Forum Advokat Muda Indonesia Dukung Achmad Rifai sebagai Ketua Pengawas KPK

IMG_20191122_124402

Dalam beberapa tahun belakangan ini, kinerja Komisi Pemberantasan Korupsi (KPK) oleh sebagian kalangan dirasa kurang efektif, yang diakibatkan oleh adanya lemahnya koordinasi antar lini penegak hukum.

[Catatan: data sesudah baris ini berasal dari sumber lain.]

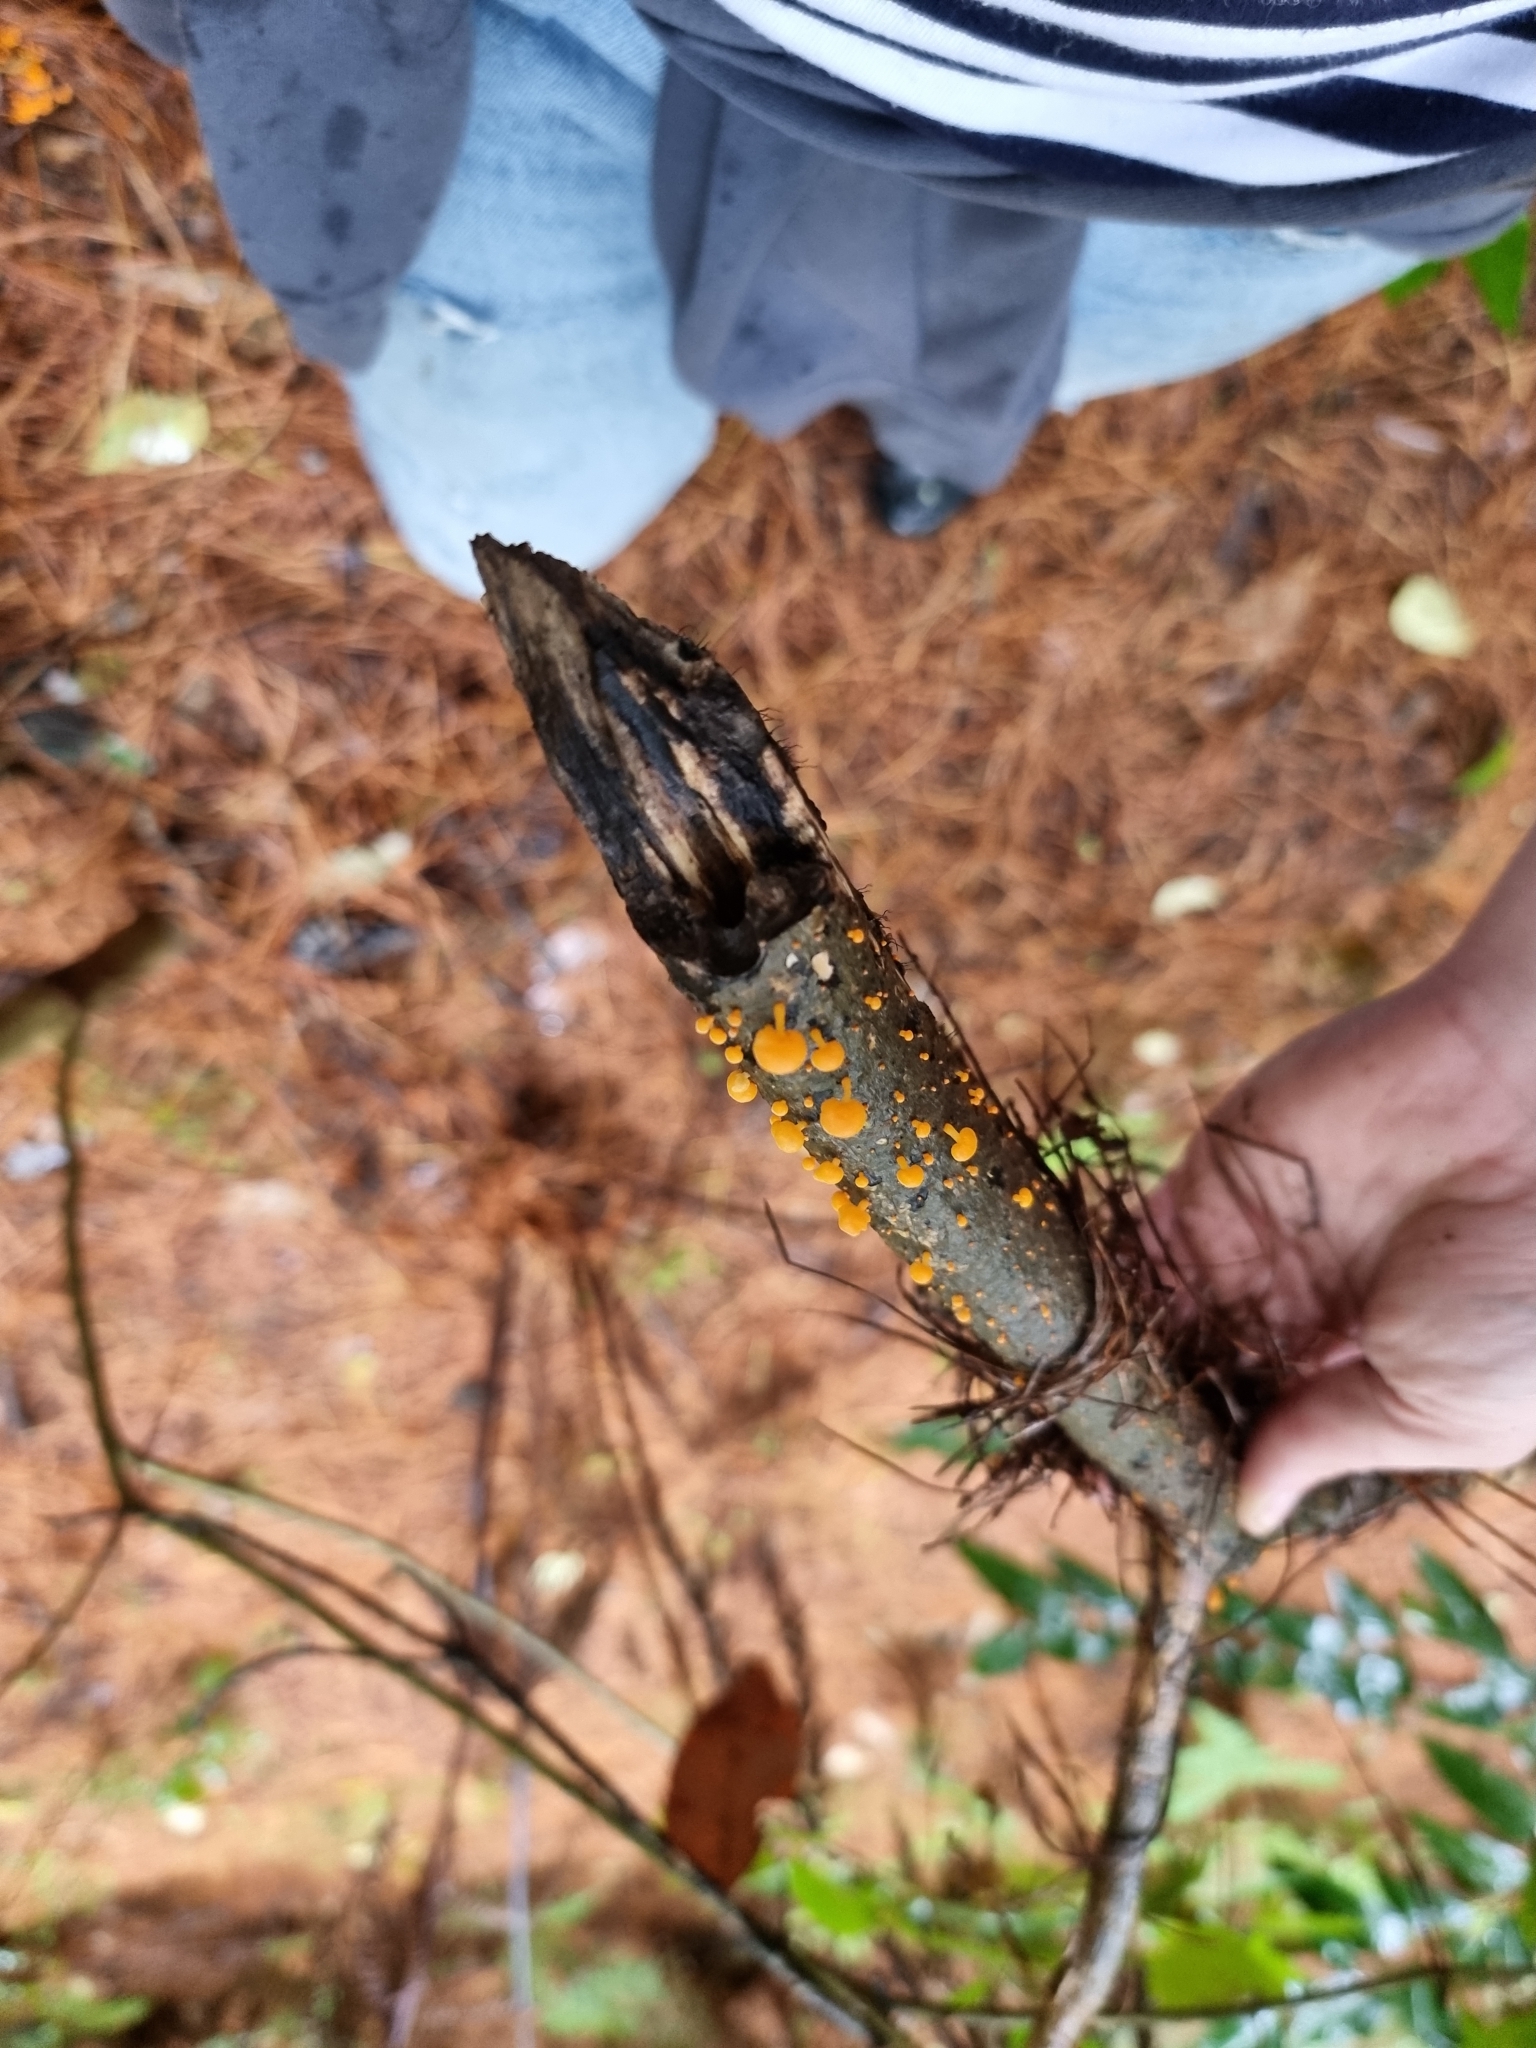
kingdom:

Terjadinya pelanggaran kode etik oleh pimpinan dan staf Komisi Pemberantasan Korupsi (KPK), serta adanya masalah dalam pelaksanaan tugas dan wewenangnya lainnya.

Untuk itu dalam upaya mendukung pemberantasan Tindak Pidana Korupsi secara optimal, intensif, efektif, profesional serta berkesinambungan, diperlukan Dewan Pengawas Komisi Pemberantasan Korupsi yang berfungsi mengawasi pelaksaan tugas dan wewenang Komisi Pemberantasan Korupsi (KPK).

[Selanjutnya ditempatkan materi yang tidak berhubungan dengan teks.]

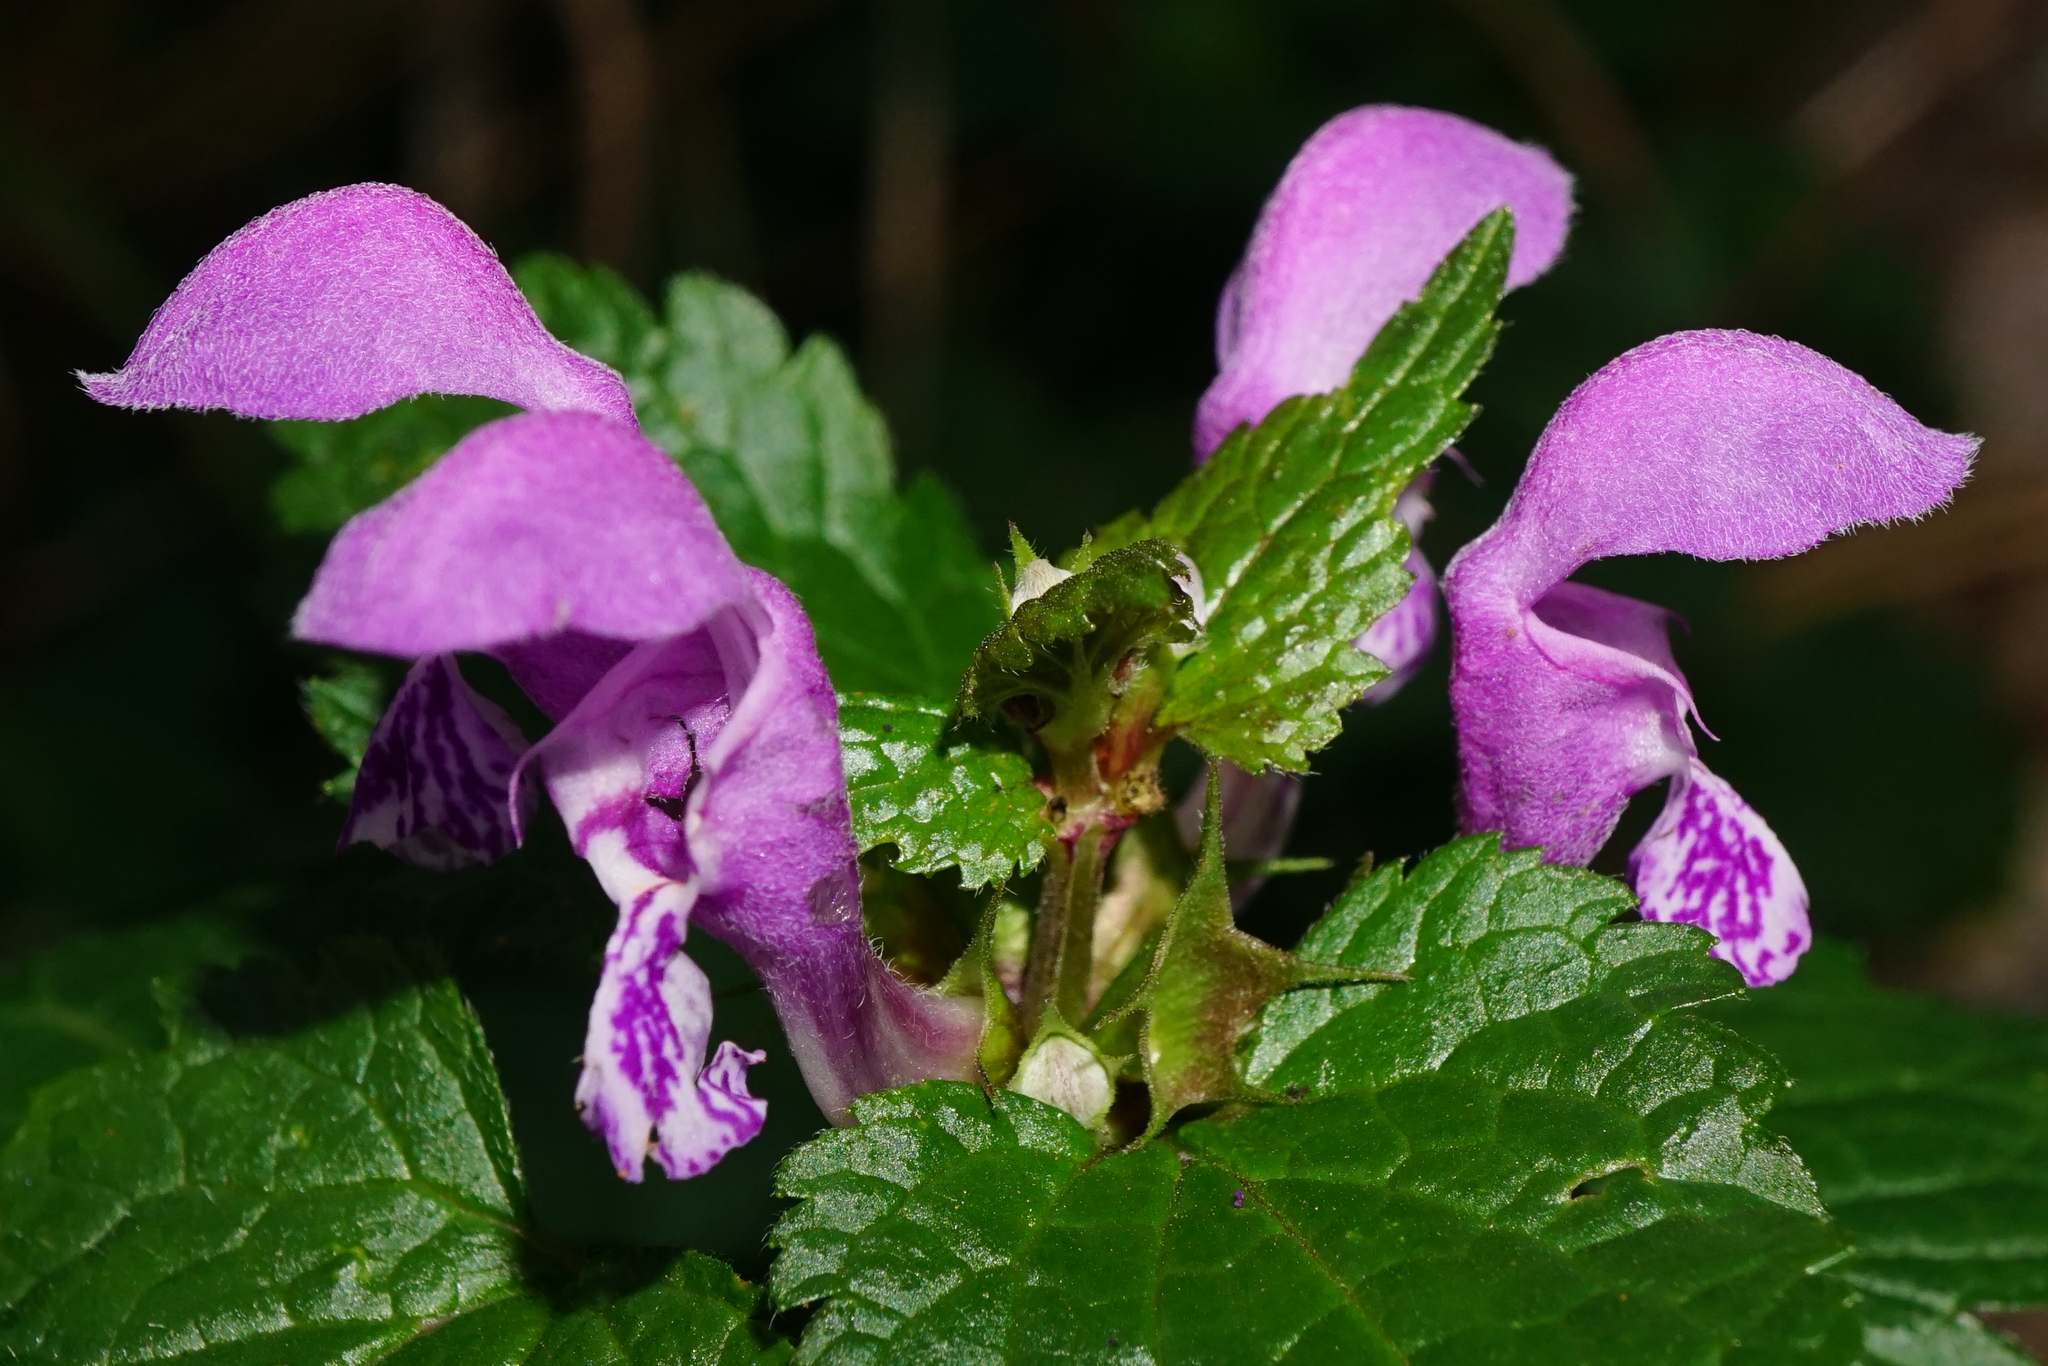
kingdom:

Hal itu dikatakan oleh Forum Advokat Muda Indonesia (FAMI) usai menyampaikan dukungan berupa surat kepada pihak Istana, untuk Achmad Rifai sebagai ketua Dewan Pengawas KPK.

“Tugas Dewan Pengawas Komisi Pemberantasan Korupsi menjadi sangat penting dan strategis dalam upaya mendukung tugas dan wewenang Komisi Pemberantasan Korupsi (KPK) dalam melakukan koordinasi dan supervisi, termasuk melakukan penyelidikan, penyidikan, dan penuntutan yang profesional dan dapat dipertanggungjawabkan,” kata Ketua Umum FAMI Zenuri Makhroji kepada wartawan Di Istana Negara, jumat (22/11/2019).

Untuk itu, imbuhnya, benar-benar sangat dibutuhkan sosok yang memiliki integritas moral dan keteladanan yang baik sehingga dapat berperan dalam rangka penguatan peran dan fungsi Komisi Pemberantasan Korupsi (KPK) utamanya dalam tindakan pencegahan sehingga pada akhirnya timbul kesadaran kepada penyelenggara negara dan masyarakat untuk tidak melakukan tindak pidana korupsi yang dapat merugikan keuangan negara.

Dalam rangka penguatan peran dan fungsi Komisi Pemberantasan Korupsi (KPK) sebagaimana tersebut diatas, Presiden Republik Indonesia berdasarkan ketentuan Pasal 69A UU No 19 tahun 2019 diberikan wewenang untuk menunjuk pertama kalinya Ketua dan anggota Dewan Pengawas sesuai dengan Kriteria sebagaima ditentukan dalam Pasal 37D UU No 19 tahun 2019.

“Kami sangat berharap Presiden tidak salah pilih orang, sehingga Dewan Pengawas Komisi Pemberatasan Korupsi benar-benar dapat diharapkan dalam upaya efektifitas kinerja Komisi Pemberantasan Korupsi (KPK) di Indonesia,” tambah Zenuri.

Sehubungan dengan hal tersebut di atas, Sekjen FAMI Syaiful Anam menambahkan, FAMI memberikan dukungan dan rekomendasi kepada Presiden untuk menunjuk Achmad Rifai sebagai Ketua atau Anggota Dewan Pengawas Komisi Pemberantasan Korupsi (KPK) periode 2019 – 2023 sebagai perwakilan dan representasi dari Advokat.

“Usulan itu dengan pertimbangan kredibilitas, kapabilitas, kapasitas, serta pengalaman yang memadai.
Achmad Rifai merupakan sosok ideal untuk menduduki jabatan Dewan Pengawas Komisi Pemberatasan Korupsi selain memenuhi Kriteria sebagaimana ditentukan dalam Pasal 37D UU No 19 tahun 2019,” jelas Syaiful.

Dari segi pengalaman, menurutnya, tidak diragukan lagi karena pernah menjadi bagian dari Pengacara KPK dalam kasus Bibit Chandra. “Untuk itu sangat layak dan tepat bagi Presiden Joko Widodo agar berkenan dan menindaklanjuti dukungan dan rekomendasi dari kami ini,” pungkas Syaiful.